Sterling will recover, so I believe it is pessimistic to say that this is the end of cheap holidays.

The Euro will soon crumble into the doldrums and unless the US does something drastic to reduce their debts, the dollar will follow the Euro. In the end, we will all be back at square 1.

The recession will end and we will all live happily ever after. Just have patience.

I guess everything has been getting cheaper, not just holidays. We opt to buy products and services off the internet, we go for special deals at the supermarket, our desire for a bargain will never subside.

I think now we are seeing a reverse in that prices are going up, but only because they’ve been going down almost exponentially in the last decade or so. Just think how much a plasma tv was not so long ago, now you can easily get one with HD for under £500.

I lived in Germany and Holland and everything there is generally more expensive, however, wages are commensurate with this. What switching to the euro did for europe was to increase the price of all goods, but also increase the basic wages, making it difficult for not-so-prosperous nations to keep up with the big hitters (France, Germany, Netherlands) resulting in the situation we have now.

I was fortunate enough to be living in Holland when the bottom fell out of sterling, every month I got more for my money when paying across into UK savings. At one point, I bought a tv in the Uk to take back to Holland and it was half price, yes, half price!
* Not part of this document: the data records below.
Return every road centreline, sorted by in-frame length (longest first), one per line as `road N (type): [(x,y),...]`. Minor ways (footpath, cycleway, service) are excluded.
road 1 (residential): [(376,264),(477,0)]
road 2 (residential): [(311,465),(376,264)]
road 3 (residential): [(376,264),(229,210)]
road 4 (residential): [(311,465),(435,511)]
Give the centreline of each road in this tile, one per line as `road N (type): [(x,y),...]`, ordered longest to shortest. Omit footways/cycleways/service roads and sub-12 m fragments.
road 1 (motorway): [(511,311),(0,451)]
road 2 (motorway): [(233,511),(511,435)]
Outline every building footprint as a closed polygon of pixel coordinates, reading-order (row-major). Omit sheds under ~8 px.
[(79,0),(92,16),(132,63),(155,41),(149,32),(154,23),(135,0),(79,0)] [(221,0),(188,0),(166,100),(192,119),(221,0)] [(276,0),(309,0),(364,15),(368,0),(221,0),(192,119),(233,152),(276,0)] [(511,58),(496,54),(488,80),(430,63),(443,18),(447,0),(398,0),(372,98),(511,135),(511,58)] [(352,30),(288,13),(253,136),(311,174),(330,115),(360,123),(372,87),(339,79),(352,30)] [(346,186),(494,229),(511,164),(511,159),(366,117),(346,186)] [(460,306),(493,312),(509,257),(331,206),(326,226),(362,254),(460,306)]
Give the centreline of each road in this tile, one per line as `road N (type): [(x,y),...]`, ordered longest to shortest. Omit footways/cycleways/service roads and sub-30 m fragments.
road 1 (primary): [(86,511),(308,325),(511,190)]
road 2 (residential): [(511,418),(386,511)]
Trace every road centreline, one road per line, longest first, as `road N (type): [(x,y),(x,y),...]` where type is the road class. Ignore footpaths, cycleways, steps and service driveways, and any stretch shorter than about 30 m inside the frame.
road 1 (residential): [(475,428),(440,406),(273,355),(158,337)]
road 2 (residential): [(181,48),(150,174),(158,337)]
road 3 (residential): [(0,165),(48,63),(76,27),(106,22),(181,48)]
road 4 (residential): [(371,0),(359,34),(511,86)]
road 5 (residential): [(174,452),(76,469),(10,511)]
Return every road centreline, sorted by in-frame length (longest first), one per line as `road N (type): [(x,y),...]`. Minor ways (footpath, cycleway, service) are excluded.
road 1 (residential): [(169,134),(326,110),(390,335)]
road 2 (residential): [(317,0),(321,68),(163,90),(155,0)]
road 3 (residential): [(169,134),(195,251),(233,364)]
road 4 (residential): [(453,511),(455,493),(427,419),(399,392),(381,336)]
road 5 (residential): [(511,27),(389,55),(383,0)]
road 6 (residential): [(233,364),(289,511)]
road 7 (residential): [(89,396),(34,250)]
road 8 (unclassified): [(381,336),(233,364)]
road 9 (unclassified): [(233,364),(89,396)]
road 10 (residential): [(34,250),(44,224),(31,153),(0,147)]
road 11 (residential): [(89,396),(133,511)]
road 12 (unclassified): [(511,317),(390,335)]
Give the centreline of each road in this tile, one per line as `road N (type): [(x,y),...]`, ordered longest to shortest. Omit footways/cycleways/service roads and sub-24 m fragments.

So personally, I think all cheap goods and services are at an end, sure it’s been cheap to fly around europe for a while, but hey, we all took advantage of it right? I know I did, and now it’s over. Never mind eh? Just the one holiday in Tuscany this year then Tarquin 🙂

Loskee says:
15 July 2011

DIY holidays are still good value. We are just back from 11 nights in North Portugal. Flight for two to Oporto was £175 inclusive of luggage etc etc. Hotels ranged from 40 euros to 80 euros a night per room B&B. 1 Week car hire was £127. Eating out in Portugal was still good value a meal for two with wine 25 euros. Where we were was mainly Portugese and Spanish tourists and few Brits which may have been one reason for the good value.
Inclusive of everything(Car Park, flights, hotels, car hire and insurance) it was £1100 foreleven nights for two of us and we spent a maximum of £600.
Some may think this a lot but I think it was pretty good value as the quality of it all was good too. I guess that a similar package deal would easily have cost double and you putting all your trust in a stranger to book it for you. I have booked this kind of DIY holiday twice a year for the last 7 years since we had a disaster of a package tour to Kefalonia with Olympic Holidays and the agent gave us no back up for the subsequent insurance claim.

graham says:
16 July 2011

The last time we went abroad was to Spain [ Malaga ] that was in 2008,and we found it expensive when you take in to account all the extras,insurance,airport tax,exchange rates,travel ,and all the other things,so since then we have stayed in Scotland and have had a fabulous time up north and plan to have most of our holidays in the UK its so much easier .

Y Chan says:
6 September 2011

We are Chinese living in Britain but we usually go abroad for our holidays. One of the reasons is, we did not have much positive experience when taking holidays in England. There is a strong perception against foreigners in Britain and it seems to go worse in the past few years (perhaps due to the portraits or stereotyping by the media?). We found holidaying abroad much more comfortable. We have been to Switzerland and Holland several times and we are still looking forward to the next one. Everyone we met whether they are cashiers in the supermarket or ticket collectors at the station are very friendly – something we seldom experience in Britain. I’m sure we all have different experience, and people may not agree, but like everyone else, we have to right to express our views.